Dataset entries

┄┄┄┄┄┄┄┄┄┄┄┄┄┄┄┄┄┄┄┄

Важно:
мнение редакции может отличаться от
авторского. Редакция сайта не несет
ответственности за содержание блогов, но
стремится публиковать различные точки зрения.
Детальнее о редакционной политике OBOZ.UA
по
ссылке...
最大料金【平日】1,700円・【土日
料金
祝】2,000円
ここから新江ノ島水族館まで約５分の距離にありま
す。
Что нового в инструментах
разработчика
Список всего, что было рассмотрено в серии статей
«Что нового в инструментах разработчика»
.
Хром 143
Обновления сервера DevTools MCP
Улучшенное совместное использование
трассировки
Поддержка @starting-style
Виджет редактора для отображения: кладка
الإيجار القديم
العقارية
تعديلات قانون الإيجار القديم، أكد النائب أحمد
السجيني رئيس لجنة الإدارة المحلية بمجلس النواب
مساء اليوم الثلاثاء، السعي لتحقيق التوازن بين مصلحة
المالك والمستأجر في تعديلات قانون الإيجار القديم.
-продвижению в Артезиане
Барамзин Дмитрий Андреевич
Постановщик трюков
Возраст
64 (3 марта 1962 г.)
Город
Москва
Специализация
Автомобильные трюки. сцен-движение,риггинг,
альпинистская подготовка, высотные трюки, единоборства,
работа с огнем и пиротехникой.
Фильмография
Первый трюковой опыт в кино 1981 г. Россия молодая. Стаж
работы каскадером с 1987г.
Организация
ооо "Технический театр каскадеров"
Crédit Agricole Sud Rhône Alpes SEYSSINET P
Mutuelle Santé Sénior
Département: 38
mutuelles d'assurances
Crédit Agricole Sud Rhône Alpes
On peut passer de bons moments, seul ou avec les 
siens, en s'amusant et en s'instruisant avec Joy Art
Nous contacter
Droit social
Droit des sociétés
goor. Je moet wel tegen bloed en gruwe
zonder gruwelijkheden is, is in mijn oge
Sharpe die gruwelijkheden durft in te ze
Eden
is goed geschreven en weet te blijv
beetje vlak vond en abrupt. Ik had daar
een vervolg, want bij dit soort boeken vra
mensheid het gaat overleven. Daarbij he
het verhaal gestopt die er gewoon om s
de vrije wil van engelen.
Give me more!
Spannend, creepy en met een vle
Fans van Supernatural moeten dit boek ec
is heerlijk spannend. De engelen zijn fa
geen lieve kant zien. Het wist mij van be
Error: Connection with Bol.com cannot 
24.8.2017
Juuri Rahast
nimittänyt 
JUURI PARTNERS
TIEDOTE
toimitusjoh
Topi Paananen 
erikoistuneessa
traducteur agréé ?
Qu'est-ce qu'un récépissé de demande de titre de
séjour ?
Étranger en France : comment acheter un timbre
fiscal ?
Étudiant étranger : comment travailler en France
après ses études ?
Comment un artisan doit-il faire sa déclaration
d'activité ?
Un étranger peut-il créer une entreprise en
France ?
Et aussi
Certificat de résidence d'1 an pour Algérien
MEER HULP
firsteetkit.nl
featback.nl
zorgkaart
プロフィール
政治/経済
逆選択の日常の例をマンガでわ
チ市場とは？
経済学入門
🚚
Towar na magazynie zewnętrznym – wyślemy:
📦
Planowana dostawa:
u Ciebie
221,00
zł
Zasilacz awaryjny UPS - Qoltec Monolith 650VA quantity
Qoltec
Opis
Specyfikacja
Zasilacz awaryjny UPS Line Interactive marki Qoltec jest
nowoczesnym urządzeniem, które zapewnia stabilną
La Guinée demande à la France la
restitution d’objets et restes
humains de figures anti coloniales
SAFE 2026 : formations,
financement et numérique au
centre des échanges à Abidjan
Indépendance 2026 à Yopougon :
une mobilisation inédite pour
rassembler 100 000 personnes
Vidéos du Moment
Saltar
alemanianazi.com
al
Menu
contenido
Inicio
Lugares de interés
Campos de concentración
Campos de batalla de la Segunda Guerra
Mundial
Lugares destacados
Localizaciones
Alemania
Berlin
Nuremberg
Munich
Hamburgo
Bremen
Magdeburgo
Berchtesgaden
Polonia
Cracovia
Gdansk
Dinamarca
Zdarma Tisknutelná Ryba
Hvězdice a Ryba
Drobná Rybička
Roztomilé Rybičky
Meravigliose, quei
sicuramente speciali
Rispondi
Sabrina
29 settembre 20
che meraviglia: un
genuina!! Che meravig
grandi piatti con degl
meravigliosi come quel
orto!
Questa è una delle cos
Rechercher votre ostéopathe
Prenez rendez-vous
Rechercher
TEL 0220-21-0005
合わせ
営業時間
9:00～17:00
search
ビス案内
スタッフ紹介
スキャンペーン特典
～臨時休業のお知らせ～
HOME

┄┄┄┄┄┄┄┄┄┄┄┄┄┄┄┄┄┄┄┄

Retype the lines of the entries, unchanged, from the first line through the line containing "toimitusjoh", with both ends included.

Важно:
мнение редакции может отличаться от
авторского. Редакция сайта не несет
ответственности за содержание блогов, но
стремится публиковать различные точки зрения.
Детальнее о редакционной политике OBOZ.UA
по
ссылке...
最大料金【平日】1,700円・【土日
料金
祝】2,000円
ここから新江ノ島水族館まで約５分の距離にありま
す。
Что нового в инструментах
разработчика
Список всего, что было рассмотрено в серии статей
«Что нового в инструментах разработчика»
.
Хром 143
Обновления сервера DevTools MCP
Улучшенное совместное использование
трассировки
Поддержка @starting-style
Виджет редактора для отображения: кладка
الإيجار القديم
العقارية
تعديلات قانون الإيجار القديم، أكد النائب أحمد
السجيني رئيس لجنة الإدارة المحلية بمجلس النواب
مساء اليوم الثلاثاء، السعي لتحقيق التوازن بين مصلحة
المالك والمستأجر في تعديلات قانون الإيجار القديم.
-продвижению в Артезиане
Барамзин Дмитрий Андреевич
Постановщик трюков
Возраст
64 (3 марта 1962 г.)
Город
Москва
Специализация
Автомобильные трюки. сцен-движение,риггинг,
альпинистская подготовка, высотные трюки, единоборства,
работа с огнем и пиротехникой.
Фильмография
Первый трюковой опыт в кино 1981 г. Россия молодая. Стаж
работы каскадером с 1987г.
Организация
ооо "Технический театр каскадеров"
Crédit Agricole Sud Rhône Alpes SEYSSINET P
Mutuelle Santé Sénior
Département: 38
mutuelles d'assurances
Crédit Agricole Sud Rhône Alpes
On peut passer de bons moments, seul ou avec les 
siens, en s'amusant et en s'instruisant avec Joy Art
Nous contacter
Droit social
Droit des sociétés
goor. Je moet wel tegen bloed en gruwe
zonder gruwelijkheden is, is in mijn oge
Sharpe die gruwelijkheden durft in te ze
Eden
is goed geschreven en weet te blijv
beetje vlak vond en abrupt. Ik had daar
een vervolg, want bij dit soort boeken vra
mensheid het gaat overleven. Daarbij he
het verhaal gestopt die er gewoon om s
de vrije wil van engelen.
Give me more!
Spannend, creepy en met een vle
Fans van Supernatural moeten dit boek ec
is heerlijk spannend. De engelen zijn fa
geen lieve kant zien. Het wist mij van be
Error: Connection with Bol.com cannot 
24.8.2017
Juuri Rahast
nimittänyt 
JUURI PARTNERS
TIEDOTE
toimitusjoh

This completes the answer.